EL:Lake Charles has gone through numerous revisions, and I don’t recall what my original strategy was for creating Brendan as the protagonist. I knew he was in a heap of trouble, as they like to say down South, but I didn’t think he had the right savvy to find a way out of his sticky jam. If he figured it all out on his own, he’d come off as seeming unbelievable and less credible as the narrator. I’m not sure if Kuzawa is too much of a James Bondian know-it-all who steers Brendan through the wickets. He’s a bit larger-than-life. Sometimes you meet people who seem to suck all the air out of a room with their forceful personality.
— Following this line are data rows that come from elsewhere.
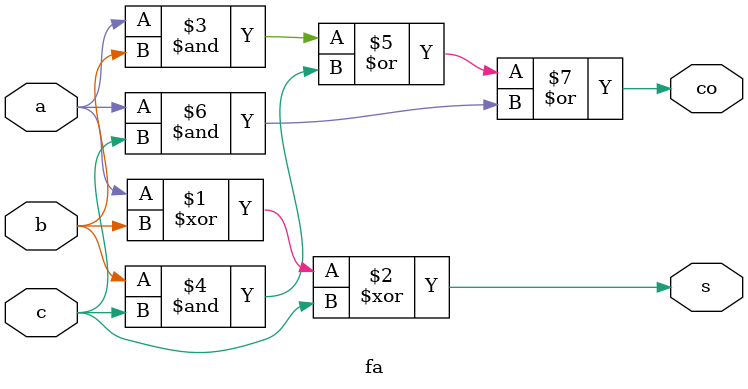
<source format=v>
module top_module (
    input [3:0] x,
    input [3:0] y, 
    output [4:0] sum);
    
    wire [4:0] carry;
    assign carry[0] = 0 ;
    assign sum[0] = x[0] ^ y[0] ^ carry [0] ;
    assign carry[1] = x[0]& y[0] | y[0]&carry[0] | carry[0]& x[0];

    genvar i;
    generate
        for(i = 1; i < 4; i = i + 1) begin: adder_block
            fa u (
                .a (x[i]),
                .b (y[i]),
                .c (carry[i]),
                .s (sum[i]),
                .co(carry[i+1])
            );
            assign sum[4] = carry[4];
        end
    endgenerate      
endmodule

module fa(input a, b, c, output s, co);
    assign s  = a ^ b ^ c;
    assign co = (a & b) | (b & c) | (a & c);
endmodule
// This circuit is a 4-bit ripple-carry adder with carry-out.
	//  assign sum = x+y;	// Verilog addition automatically produces the carry-out bit.

	// Verilog quirk: Even though the value of (x+y) includes the carry-out, (x+y) is still considered to be a 4-bit number (The max width of the two operands).
	// This is correct:
	// assign sum = (x+y);
	// But this is incorrect:
	// assign sum = {x+y};	// Concatenation operator: This discards the carry-out


</source>
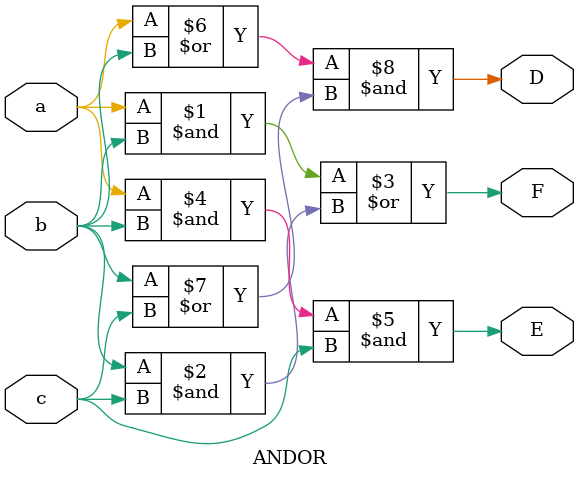
<source format=v>
module ANDOR (a, b, c, F, E, D);
	input a, b, c;
	output F, E, D;
  assign F = (a & b) | (b & c);
  assign E = a & b & c;
  assign D = (a | b) & ( b | c);
endmodule
// end of Verilog code


</source>
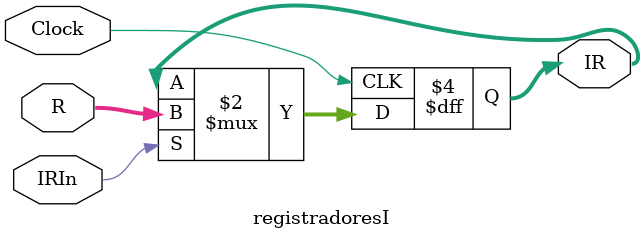
<source format=v>
/*
MODULO REGISTRADORES I - Registradores de Instrucao
*/

//INICIO DO MODULO registradoresI
module registradoresI(R,IRIn,Clock,IR);						
	parameter n = 10;
	input [n-1:0]R;
	input IRIn,Clock;
	output reg [n-1:0]IR;
	
	always @(posedge Clock) begin
		if(IRIn)
			IR <= R;
	end
	
//FIM DO MODULO registradoresI		
endmodule
</source>
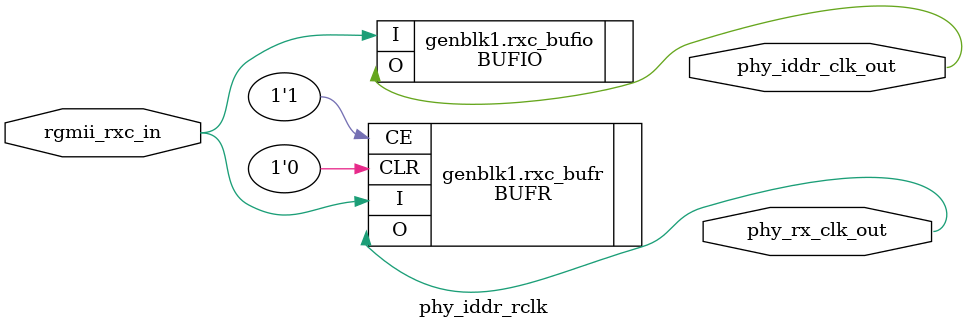
<source format=sv>
/* -----------------------------------------------------------------------------
 Copyright (c) 2014-2021 All rights reserved
 -----------------------------------------------------------------------------
 Author 	: lwings 	https://github.com/Lvwings
 File   	: phy_iddr_rclk.sv
 Create 	: 2021-11-02 16:33:28
 Revise 	: 2021-11-03 15:48:36
 Language : Verilog 2001
 -----------------------------------------------------------------------------*/

`timescale 1ns / 1ps

/*------------------------------------------------------------------------------
--  import rgmii rxc to FPGA logic
------------------------------------------------------------------------------*/

module phy_iddr_rclk #(
    // Clock input style ("BUFG", "BUFR", "BUFIO")
    // Use BUFR for Virtex-6, 7-series
    // Use BUFG for Virtex-5, Spartan-6, Ultrascale
    parameter CLOCK_INPUT_STYLE = "BUFR"
	)
	(
	//	RGMII RX
	input			rgmii_rxc_in,

	//	clk out
	output			phy_iddr_clk_out,
	output			phy_rx_clk_out
);

/*------------------------------------------------------------------------------
--  RGMII Receiver Clock Logic
------------------------------------------------------------------------------*/

	generate
		case (CLOCK_INPUT_STYLE)
			"BUFG"	: begin
					// pass through RX clock to logic
					BUFG rxc_bufg (
						.I (rgmii_rxc_in),
						.O (phy_rx_clk_out)
						);
					assign	phy_iddr_clk_out = phy_rx_clk_out;					
			end
			"BUFR"	: begin
					// Route rgmii_rxc through a BUFIO/BUFR and onto regional clock routing
					// pass through RX clock to input buffers
					BUFIO rxc_bufio(
						.I (rgmii_rxc_in),
						.O (phy_iddr_clk_out)
						);

			        // pass through RX clock to logic
			        BUFR #(
			            .BUFR_DIVIDE("BYPASS")
			        )
			        rxc_bufr (
			            .I(rgmii_rxc_in),
			            .O(phy_rx_clk_out),
			            .CE(1'b1),
			            .CLR(1'b0)
			        );						
			end
			default	: begin
					// pass through RX clock to input buffers
					BUFIO rxc_bufio(
						.I (rgmii_rxc_in),
						.O (phy_iddr_clk_out)
						);	
					// pass through RX clock to logic
					BUFG rxc_bufg (
						.I (rgmii_rxc_in),
						.O (phy_rx_clk_out)
						);						
			end
		endcase
	endgenerate

endmodule : phy_iddr_rclk
</source>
B: Switching gears for a moment, Lake Charles isn’t your only novel being published this year, right? Can you tell us a little about your other new books?
EL: You bet. Thank you for asking, too. Quiet Anchorage coming out this spring is a small town cozy mystery featuring two senior amateur sleuths who’re sisters. Their favorite niece is falsely arrested for the murder of her boyfriend, and of course her aunts flew to her defense. I wrote QA to take a break from the noir and hardboiled arena and to have a little fun. The reviews have been generally upbeat and favorable. So, I hope I can publish the second title as a new series next year. The third book, The Zinc Zoo, is the next title in my PI Frank Johnson mystery series. Frank has moved to the suburbs but still manages to get into difficult cases with prickly clients. I’m not sure when TZZ will be out. The publisher has been dealing with a serious family illness since the start of the year. The snazzy front cover art has been finished, so hopefully things will pick up again soon.
B: Three books in a year (plus several novels in the past five or six years)—-that’s fairly prolific. Are you composing these novels simultaneously?
EL: Is it prolific? I never really thought of it that way, but I can see your point, sure. I can’t work on two books at the same time. The plots and characters cross-talk in my brain, and I get things mixed up. I just work steady on one project at a time. I usually woodshed a project for several months before I go back to revise it for presentation. For instance, Lake Charles took me ten years to write from a short story into a published novel. Plus when the economy first went (and still lags) south, I didn’t publish any books for over 18 months. Stuff was just in the pipeline waiting to come out. The erratic schedule makes it more difficult to promote the project because it means I drop whatever I’m working on and shift to do the marketing bit.
B: Clearly you’re having to do some marketing now—but what future projects do you have cooking?
EL: The two large projects looming immediately ahead for me are the second title in the small town cozy mystery series and the large mob novel set in Washington, D.C. But that’s how I envision things today. It’s a fluid situation not because so much is happening as I’m hustling the new projects here and there.
B: Have you ever stolen a book?
EL: I don’t believe I’ve ever filched a new book from a store. I know there was a book swap in the Bermuda bed & breakfast where you left a book if you took one. I think I traded a baseball book for a mystery. That’s about as close as I can get to that situation.